Research and publish a blog post where you reflect on scenario from the perspective of a decision-maker. Used the following headings for your post:
  1. My decision-making context: Summarise your context for this activity in a sentence, for example,
    • I am reviewing the scenario through the lens of of a Head of Department of a secondary city-based school in Canada. My school is characterised by ....; or
    • I am reviewing the scenario through the lens of Chief Executive Officer of a campus-base university in Kenya. My university is characterised by ...;
  2. Overview of the scenario: Summarise the major elements of the scenario storyline you have selected in no more than 150 words providing the significant drivers of change. Remember to include web site links to the original scenario you have selected.
  3. Brainstorm list of recommended decisions: Generate a bullet list of the decisions you would recommend based on your reading of the scenario, taking into account your decision-making context above.
  4. Two most important strategic decisions: From your brainstorm list, identify the two most important decisions based on your reading of the scenario providing justifications for your recommendation (150 words)
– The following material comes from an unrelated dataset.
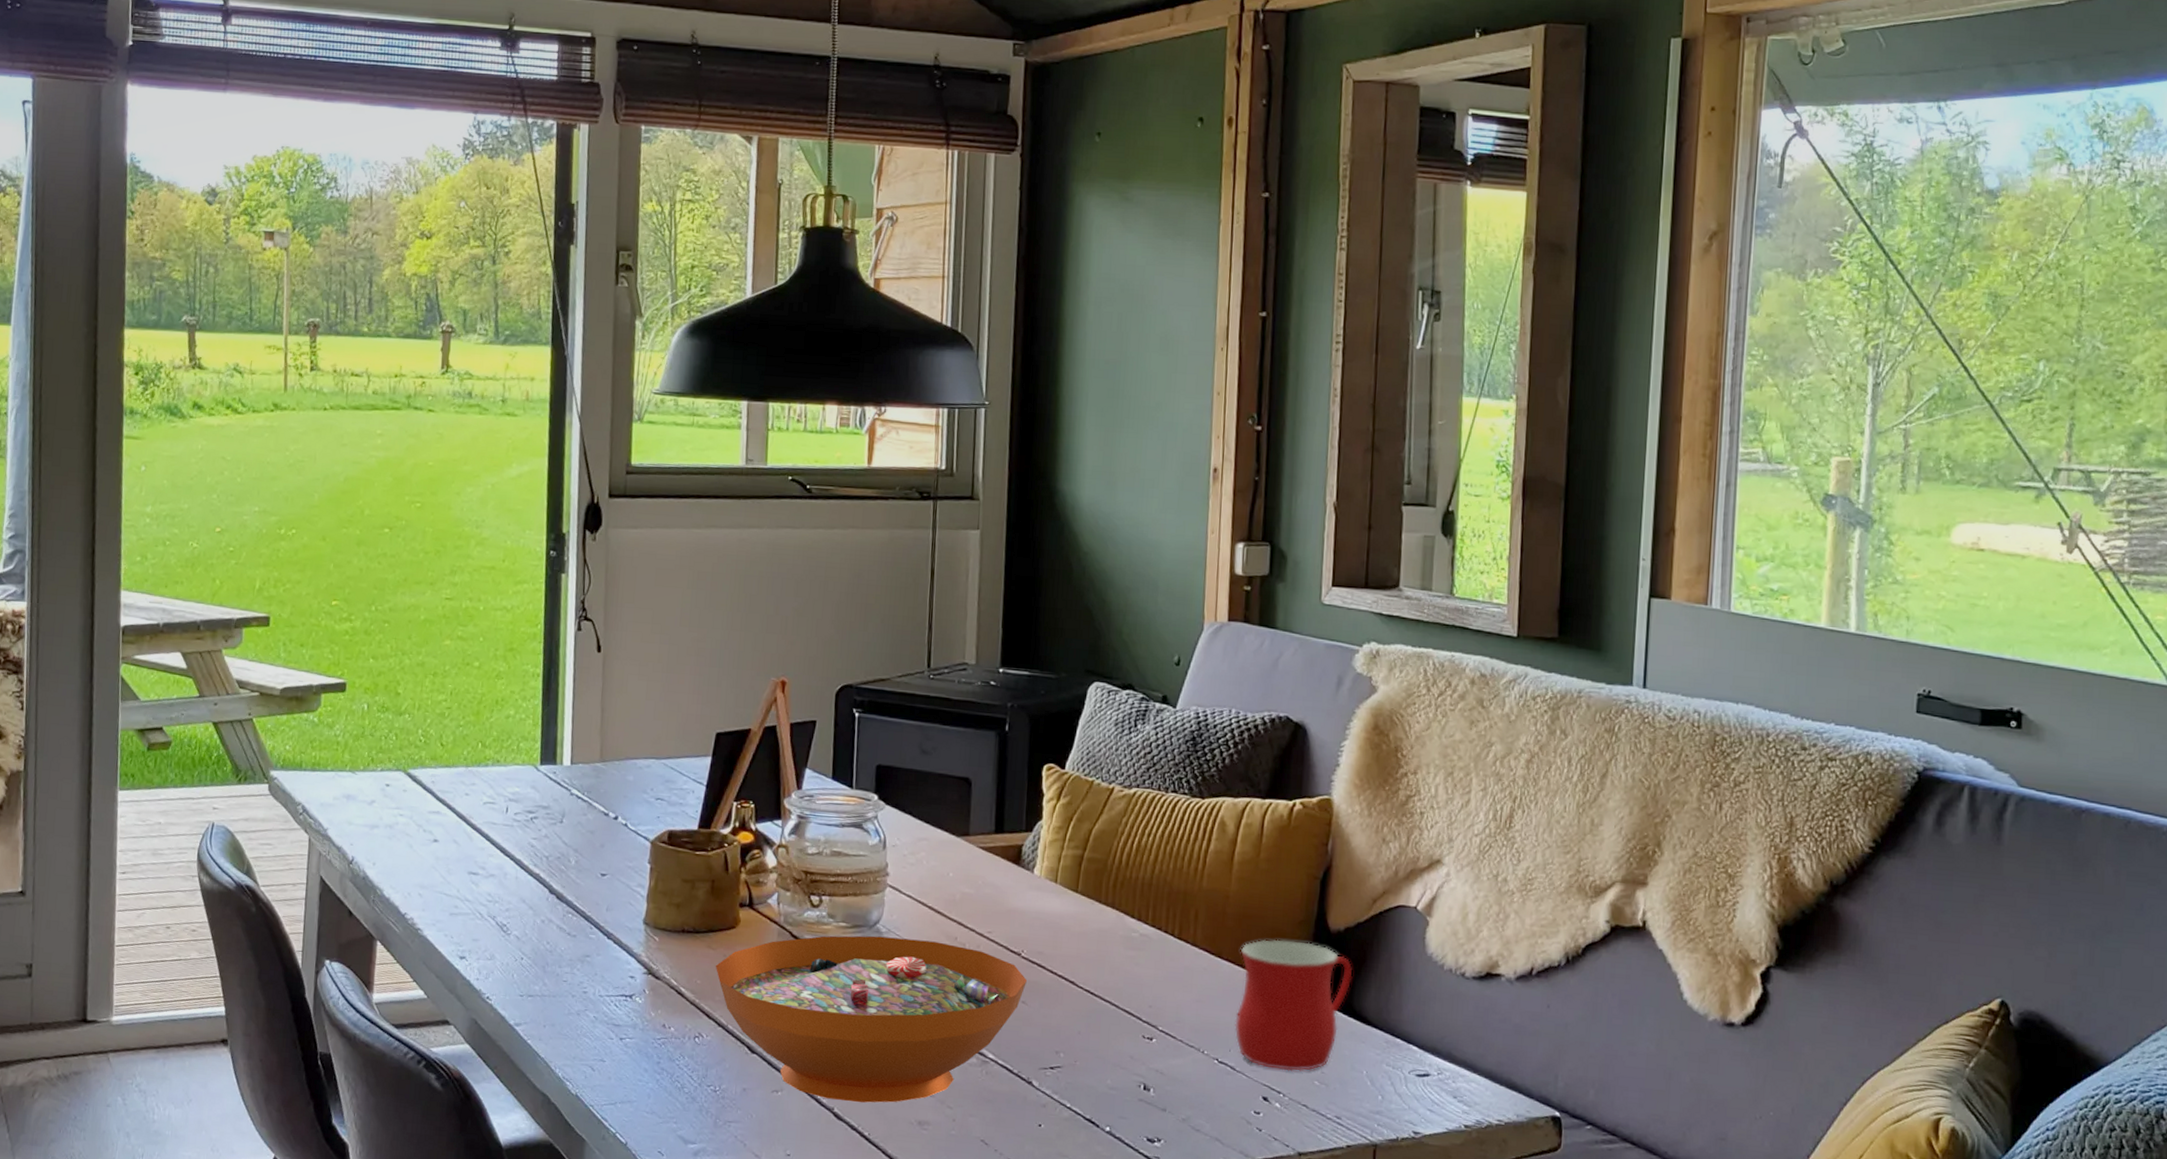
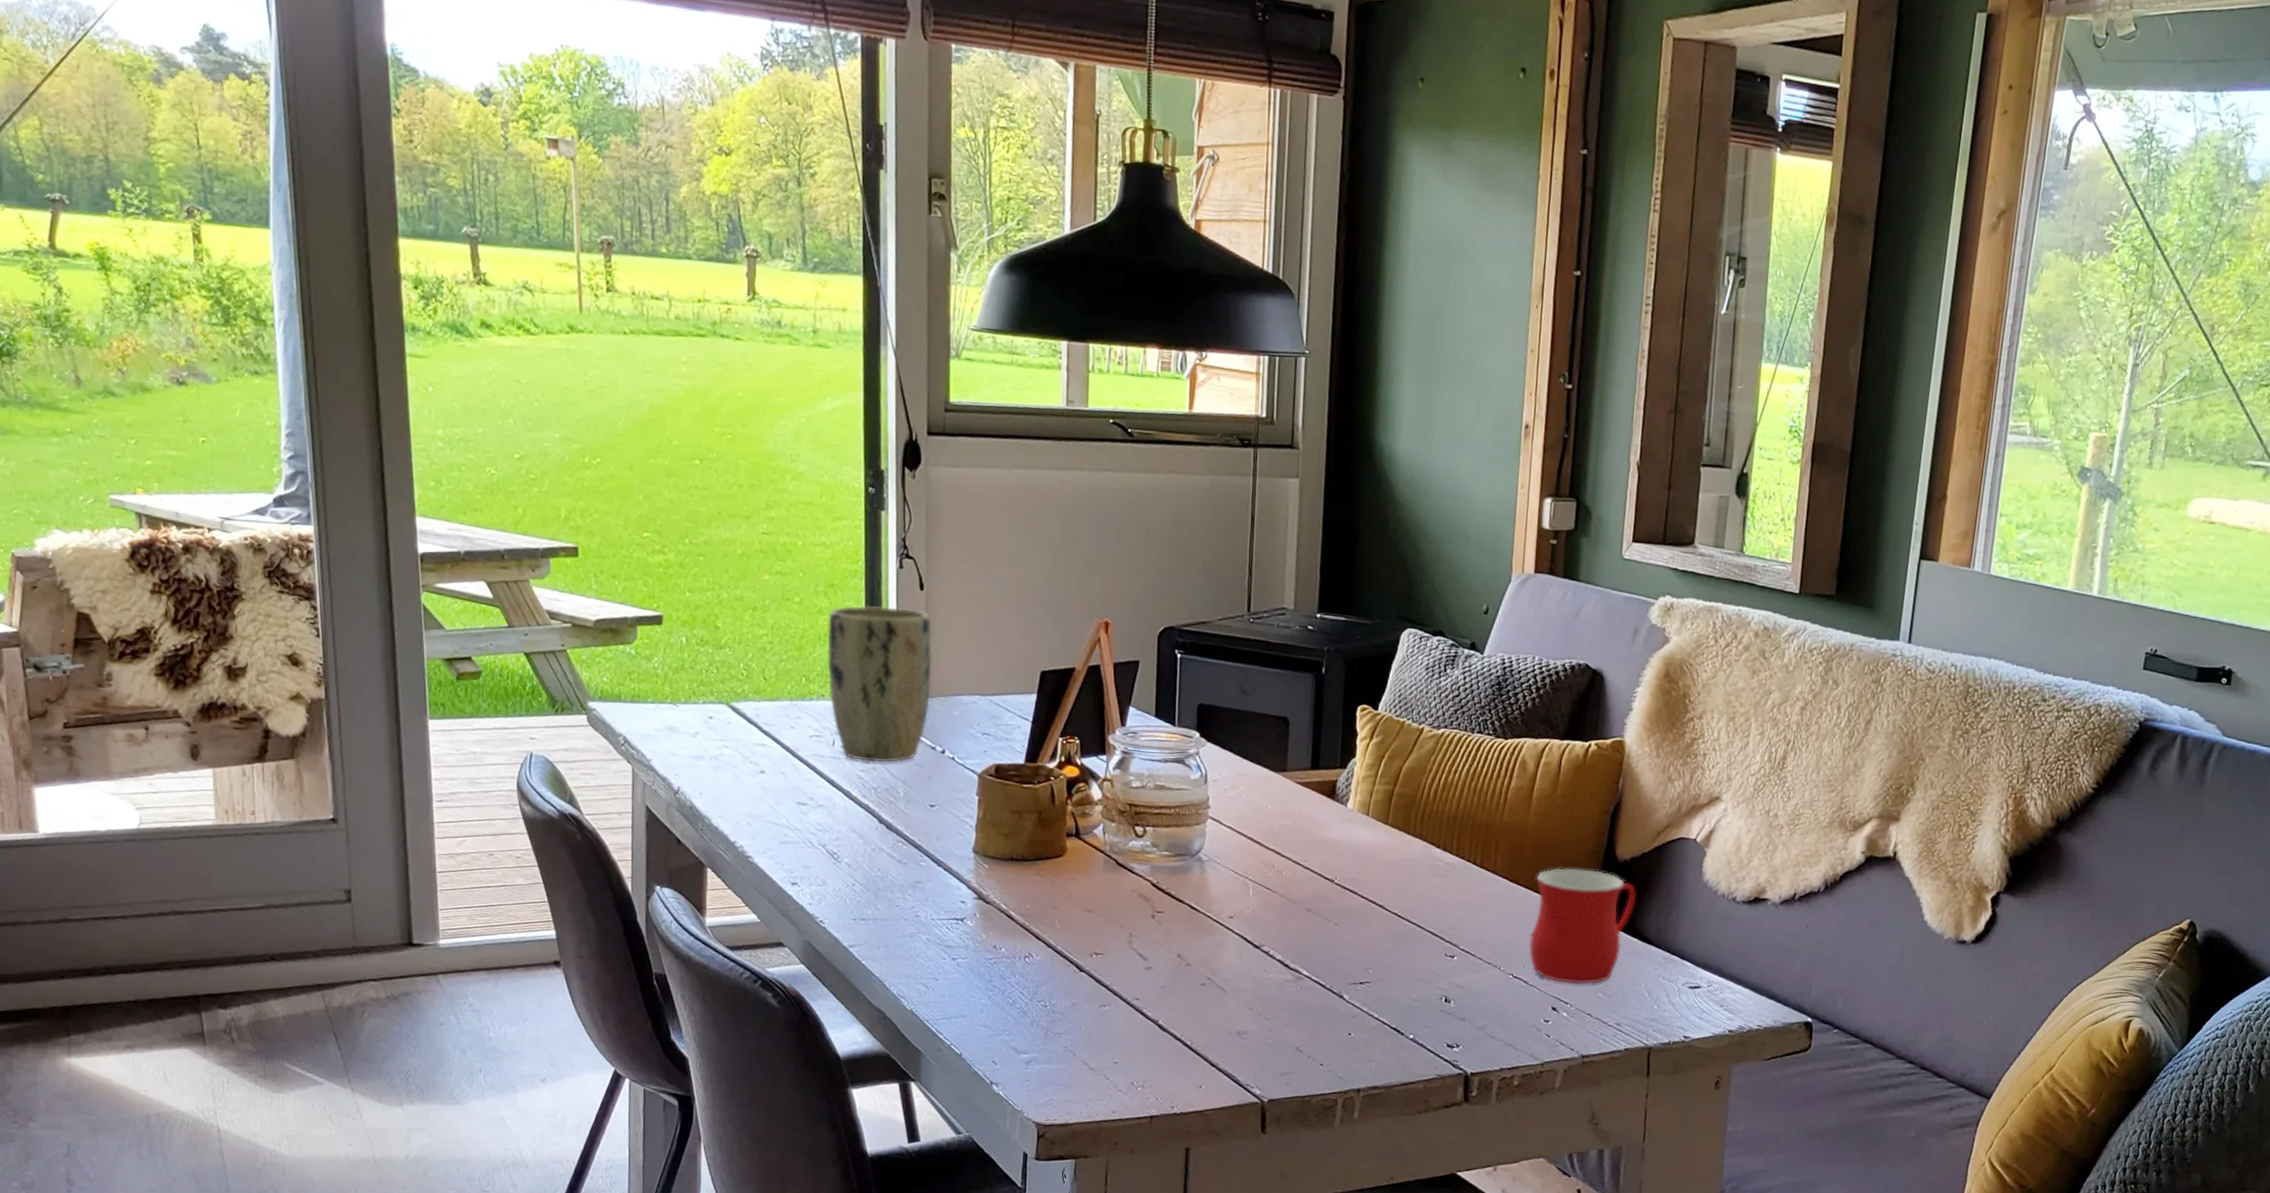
plant pot: none [503,669,608,830] -> present [827,605,932,763]
decorative bowl: present [715,935,1027,1103] -> none [1043,863,1339,1016]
  5. Transferability of recommended decisions for the scenarios alternatives: Evaluate the transferability of the top two decisions for the remaining scenario alternatives provided in your scenario set. Would these decisions work equally well for the alternative scenarios? Do you recommend any strategic decisions which would contribute to future success in each scenario? Summarise your findings (150 words).

Need more direction?

If you are a participant who prefers less choice, then we recommend that you choose our DEANZ 2016 guide for programme leaders (see below). Niki has been able to apply it to higher, further and K-12 school level orgaisanistions, but early childhood education might be a step too far. In the guide you will find a range of worked examples that you can adapt to the tasks above. To make it easier still choose the first scenario called Articulation, which is also the least futuristic. Then push yourself with the requirement to contrast the applicability of your selected two decisions with the other scenarios in the set.
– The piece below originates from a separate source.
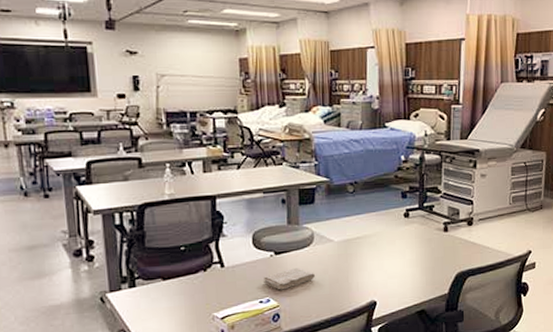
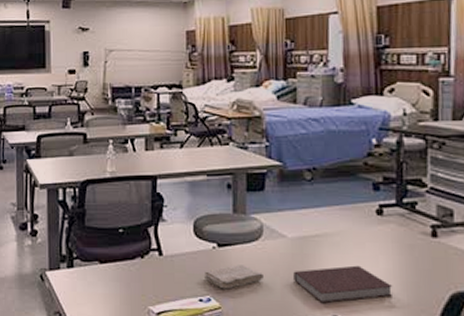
notebook: none [339,259,416,292] -> present [293,265,393,304]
  1. Davis, N., Higgens, A. & Zaka, P. 2012. 2016 scenario guide to effective tertiary education in New Zealand: Planning resource for programme leaders. Wellington: Ako Aotearoa, National Centre for Tertiary Teaching Excellence.
  2. Davis, N., Higgens, A. & Zaka, P. 2012. 2016 scenario guide to effective tertiary education in New Zealand: Planning resource for senior managers. Wellington: Ako Aotearoa, National Centre for Tertiary Teaching Excellence.